▶ Required work
Each line of the records containing "blog" is to be copied out and returned.

(Extracted records)
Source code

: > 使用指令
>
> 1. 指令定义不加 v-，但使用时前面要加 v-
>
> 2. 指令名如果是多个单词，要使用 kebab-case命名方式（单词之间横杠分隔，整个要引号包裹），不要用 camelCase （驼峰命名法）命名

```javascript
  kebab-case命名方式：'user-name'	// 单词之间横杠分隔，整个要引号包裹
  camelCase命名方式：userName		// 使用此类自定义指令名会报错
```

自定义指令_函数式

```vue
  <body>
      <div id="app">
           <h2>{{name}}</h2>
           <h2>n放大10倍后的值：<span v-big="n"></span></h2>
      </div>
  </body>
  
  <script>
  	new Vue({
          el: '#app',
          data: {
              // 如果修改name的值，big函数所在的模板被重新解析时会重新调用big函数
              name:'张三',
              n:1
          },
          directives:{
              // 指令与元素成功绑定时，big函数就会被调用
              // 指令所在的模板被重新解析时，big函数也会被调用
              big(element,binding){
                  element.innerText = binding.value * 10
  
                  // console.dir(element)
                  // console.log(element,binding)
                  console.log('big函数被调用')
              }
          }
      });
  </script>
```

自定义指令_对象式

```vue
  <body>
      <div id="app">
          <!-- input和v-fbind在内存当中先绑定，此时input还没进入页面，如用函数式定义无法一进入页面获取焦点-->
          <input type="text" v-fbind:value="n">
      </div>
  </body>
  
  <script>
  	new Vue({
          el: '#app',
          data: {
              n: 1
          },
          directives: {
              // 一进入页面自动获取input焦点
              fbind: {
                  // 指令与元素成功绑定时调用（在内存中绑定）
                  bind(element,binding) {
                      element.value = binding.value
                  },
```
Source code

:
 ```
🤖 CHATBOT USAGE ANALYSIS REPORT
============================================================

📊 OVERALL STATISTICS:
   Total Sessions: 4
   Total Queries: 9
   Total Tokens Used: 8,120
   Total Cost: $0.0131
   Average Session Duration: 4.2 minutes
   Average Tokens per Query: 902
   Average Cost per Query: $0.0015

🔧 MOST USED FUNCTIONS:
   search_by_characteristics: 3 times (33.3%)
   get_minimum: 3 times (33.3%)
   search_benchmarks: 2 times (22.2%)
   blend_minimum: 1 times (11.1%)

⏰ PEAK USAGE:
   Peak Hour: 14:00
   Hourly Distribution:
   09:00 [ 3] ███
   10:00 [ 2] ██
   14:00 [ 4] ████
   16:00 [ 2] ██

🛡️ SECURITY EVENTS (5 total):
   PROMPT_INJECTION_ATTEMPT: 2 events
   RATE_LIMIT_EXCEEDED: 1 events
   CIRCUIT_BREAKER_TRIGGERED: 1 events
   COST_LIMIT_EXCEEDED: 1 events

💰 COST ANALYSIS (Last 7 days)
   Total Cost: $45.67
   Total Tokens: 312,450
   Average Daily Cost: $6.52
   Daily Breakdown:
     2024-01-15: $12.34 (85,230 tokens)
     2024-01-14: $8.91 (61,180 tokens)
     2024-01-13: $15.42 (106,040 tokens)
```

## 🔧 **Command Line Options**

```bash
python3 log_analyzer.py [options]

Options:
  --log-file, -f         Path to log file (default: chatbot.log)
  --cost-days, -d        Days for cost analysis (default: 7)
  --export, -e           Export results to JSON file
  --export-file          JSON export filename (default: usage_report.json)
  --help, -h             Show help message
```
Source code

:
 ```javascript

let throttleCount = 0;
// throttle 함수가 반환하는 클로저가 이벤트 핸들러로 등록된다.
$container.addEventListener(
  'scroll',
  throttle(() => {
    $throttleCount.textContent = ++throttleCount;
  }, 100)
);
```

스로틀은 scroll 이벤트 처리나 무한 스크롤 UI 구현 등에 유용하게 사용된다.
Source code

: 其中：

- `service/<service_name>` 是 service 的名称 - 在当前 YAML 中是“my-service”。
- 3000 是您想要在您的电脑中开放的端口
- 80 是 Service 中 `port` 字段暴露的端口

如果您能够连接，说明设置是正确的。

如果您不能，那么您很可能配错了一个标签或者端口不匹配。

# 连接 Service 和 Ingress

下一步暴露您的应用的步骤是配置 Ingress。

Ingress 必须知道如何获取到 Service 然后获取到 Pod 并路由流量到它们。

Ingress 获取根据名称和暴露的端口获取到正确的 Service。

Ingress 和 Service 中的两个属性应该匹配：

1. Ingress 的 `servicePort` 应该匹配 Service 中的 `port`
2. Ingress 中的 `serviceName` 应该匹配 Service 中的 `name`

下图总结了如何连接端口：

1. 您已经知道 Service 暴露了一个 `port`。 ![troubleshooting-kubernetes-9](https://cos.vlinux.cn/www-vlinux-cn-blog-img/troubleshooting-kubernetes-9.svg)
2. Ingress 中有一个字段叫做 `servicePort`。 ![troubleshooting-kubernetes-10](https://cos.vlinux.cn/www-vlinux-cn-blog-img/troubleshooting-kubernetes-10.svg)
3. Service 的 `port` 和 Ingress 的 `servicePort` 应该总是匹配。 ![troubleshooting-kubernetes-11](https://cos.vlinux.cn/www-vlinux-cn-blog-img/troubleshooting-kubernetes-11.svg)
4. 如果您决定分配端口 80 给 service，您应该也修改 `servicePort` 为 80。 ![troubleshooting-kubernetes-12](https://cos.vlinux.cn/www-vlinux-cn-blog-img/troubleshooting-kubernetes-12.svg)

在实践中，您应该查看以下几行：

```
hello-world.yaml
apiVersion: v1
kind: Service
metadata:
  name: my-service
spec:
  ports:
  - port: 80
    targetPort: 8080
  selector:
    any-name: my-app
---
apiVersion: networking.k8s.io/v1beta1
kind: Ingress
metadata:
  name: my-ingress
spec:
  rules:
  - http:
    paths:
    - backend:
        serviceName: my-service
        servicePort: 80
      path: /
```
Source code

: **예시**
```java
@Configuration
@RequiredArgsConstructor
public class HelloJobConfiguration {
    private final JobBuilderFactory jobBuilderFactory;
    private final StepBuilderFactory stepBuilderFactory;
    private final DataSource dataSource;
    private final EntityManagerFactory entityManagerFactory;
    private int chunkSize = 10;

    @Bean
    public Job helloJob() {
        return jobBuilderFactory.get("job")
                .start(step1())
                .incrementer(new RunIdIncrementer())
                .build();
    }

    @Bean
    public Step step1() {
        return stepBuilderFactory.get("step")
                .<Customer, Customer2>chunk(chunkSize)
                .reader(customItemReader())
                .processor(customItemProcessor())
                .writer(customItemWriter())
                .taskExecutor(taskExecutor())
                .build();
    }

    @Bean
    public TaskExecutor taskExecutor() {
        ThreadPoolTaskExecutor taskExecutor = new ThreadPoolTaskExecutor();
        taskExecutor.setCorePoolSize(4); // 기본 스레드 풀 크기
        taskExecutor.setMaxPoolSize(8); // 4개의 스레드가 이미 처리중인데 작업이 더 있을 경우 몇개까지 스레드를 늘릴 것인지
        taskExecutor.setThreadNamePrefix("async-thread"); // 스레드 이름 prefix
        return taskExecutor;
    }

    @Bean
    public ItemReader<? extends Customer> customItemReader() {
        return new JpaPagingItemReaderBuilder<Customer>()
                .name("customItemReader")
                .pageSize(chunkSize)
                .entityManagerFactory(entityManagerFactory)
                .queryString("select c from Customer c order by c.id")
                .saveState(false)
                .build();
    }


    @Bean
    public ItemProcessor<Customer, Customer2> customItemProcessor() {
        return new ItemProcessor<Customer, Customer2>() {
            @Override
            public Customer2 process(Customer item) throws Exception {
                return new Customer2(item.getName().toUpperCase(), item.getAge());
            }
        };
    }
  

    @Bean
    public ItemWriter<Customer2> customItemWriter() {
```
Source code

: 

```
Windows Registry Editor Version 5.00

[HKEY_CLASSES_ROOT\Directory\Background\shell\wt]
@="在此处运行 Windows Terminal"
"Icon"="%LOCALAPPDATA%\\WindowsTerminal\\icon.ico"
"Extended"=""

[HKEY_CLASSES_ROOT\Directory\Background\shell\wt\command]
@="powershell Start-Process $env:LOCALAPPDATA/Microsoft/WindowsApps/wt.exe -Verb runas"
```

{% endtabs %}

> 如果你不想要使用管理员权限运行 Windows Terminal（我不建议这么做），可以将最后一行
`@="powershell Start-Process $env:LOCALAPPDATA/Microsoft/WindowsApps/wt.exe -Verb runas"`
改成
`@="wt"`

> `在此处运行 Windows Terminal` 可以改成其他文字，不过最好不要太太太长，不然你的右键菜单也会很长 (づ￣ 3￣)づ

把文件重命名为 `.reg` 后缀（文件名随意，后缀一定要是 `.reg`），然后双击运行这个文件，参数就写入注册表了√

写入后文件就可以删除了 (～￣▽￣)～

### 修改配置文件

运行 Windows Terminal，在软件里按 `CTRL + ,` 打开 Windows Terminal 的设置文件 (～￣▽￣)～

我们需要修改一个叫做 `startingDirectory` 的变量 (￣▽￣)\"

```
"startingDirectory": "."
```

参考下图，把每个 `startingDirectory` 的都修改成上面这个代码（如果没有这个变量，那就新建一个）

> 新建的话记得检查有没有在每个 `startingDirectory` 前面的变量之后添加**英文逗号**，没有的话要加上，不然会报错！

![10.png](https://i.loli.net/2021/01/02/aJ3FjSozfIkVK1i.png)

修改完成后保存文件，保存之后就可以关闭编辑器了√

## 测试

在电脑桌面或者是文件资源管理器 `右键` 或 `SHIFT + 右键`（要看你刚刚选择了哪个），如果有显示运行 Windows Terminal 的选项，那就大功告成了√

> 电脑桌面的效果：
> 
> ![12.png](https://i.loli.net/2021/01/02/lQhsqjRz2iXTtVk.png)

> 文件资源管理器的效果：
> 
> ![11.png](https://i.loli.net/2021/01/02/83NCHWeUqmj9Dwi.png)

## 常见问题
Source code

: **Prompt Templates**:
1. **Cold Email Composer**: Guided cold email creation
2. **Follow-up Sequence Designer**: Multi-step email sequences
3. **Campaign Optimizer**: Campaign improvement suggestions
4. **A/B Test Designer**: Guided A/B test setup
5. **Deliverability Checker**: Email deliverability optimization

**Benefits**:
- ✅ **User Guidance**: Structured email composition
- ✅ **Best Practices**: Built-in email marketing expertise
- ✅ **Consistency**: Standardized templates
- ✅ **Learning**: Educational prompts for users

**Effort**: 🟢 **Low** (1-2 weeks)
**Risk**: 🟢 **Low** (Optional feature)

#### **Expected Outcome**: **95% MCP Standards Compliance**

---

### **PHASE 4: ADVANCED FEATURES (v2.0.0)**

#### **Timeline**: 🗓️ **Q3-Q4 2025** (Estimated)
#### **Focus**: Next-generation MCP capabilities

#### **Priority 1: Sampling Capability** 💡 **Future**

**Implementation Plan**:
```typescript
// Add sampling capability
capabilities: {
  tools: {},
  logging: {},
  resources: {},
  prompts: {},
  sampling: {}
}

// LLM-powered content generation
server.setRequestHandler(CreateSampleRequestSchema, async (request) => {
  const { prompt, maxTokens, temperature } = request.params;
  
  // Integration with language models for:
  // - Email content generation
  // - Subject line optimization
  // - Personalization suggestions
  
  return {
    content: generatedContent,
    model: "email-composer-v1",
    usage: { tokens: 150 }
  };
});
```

▶ Your solution
1. 您已经知道 Service 暴露了一个 `port`。 ![troubleshooting-kubernetes-9](https://cos.vlinux.cn/www-vlinux-cn-blog-img/troubleshooting-kubernetes-9.svg)
2. Ingress 中有一个字段叫做 `servicePort`。 ![troubleshooting-kubernetes-10](https://cos.vlinux.cn/www-vlinux-cn-blog-img/troubleshooting-kubernetes-10.svg)
3. Service 的 `port` 和 Ingress 的 `servicePort` 应该总是匹配。 ![troubleshooting-kubernetes-11](https://cos.vlinux.cn/www-vlinux-cn-blog-img/troubleshooting-kubernetes-11.svg)
4. 如果您决定分配端口 80 给 service，您应该也修改 `servicePort` 为 80。 ![troubleshooting-kubernetes-12](https://cos.vlinux.cn/www-vlinux-cn-blog-img/troubleshooting-kubernetes-12.svg)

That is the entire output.